The ongoing pace of factory and warehouse automation in Thailand, for example, has resulted in a drop in the number of new jobs in the industrial sector. Over the next several years, the number of manual jobs in banking and other service industries is also set to decline because banks are investing a huge amount of money in startups to tap the potential of AI, analytics, chatbots, blockchain and other new technologies. Bank tellers are being re-trained to do other jobs because their routine work is better done with automation in terms of cost and efficiency, as evidenced by last year’s closure of many bank branches.

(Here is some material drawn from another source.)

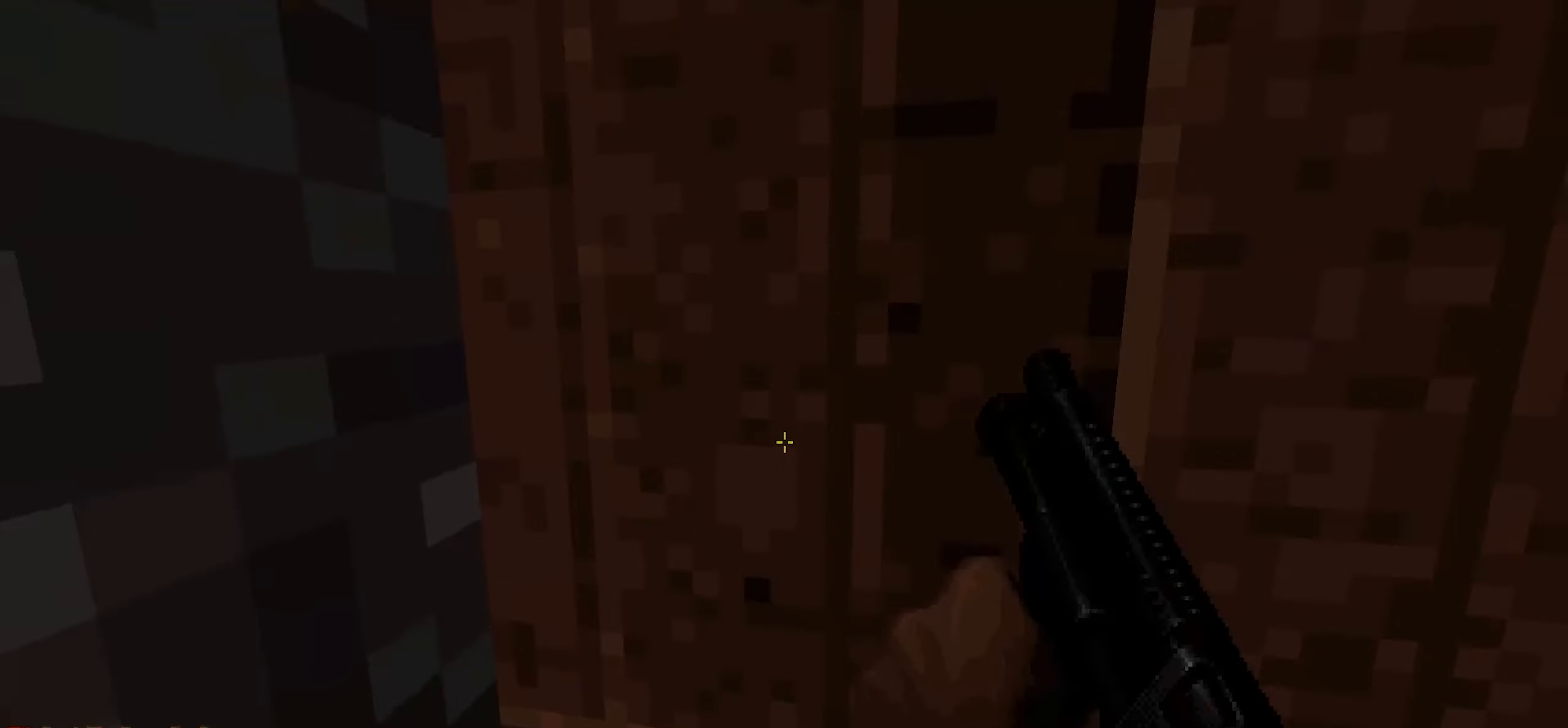
{"keys": [], "mouse": ["left"], "events": [[34, "d", "down"], [267, "d", "up"], [417, "mouse_left", "down"]]}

In the meantime, major Thai banks have already accustomed millions of retail customers to their mobile banking apps that provide services online or via machines. This also allows banks to make use of the massive customer data collected on the digital platforms for analysis programs, AI and other tools that drive their new business growth in the digital era. In the telecom sector, major operators’ call centres have turned to chatbots to provide customer service alongside human staff. 
Other sectors are preparing to use the same technology so they can benefit from data analytics, which provide better and more precise insights about their customers. In the industrial sector, logistic and warehouse operations become more productive once they adopt automation, so the large operators in food and beverages, lubricants and other industries have already invested in automatic warehouses to stay ahead of the curve.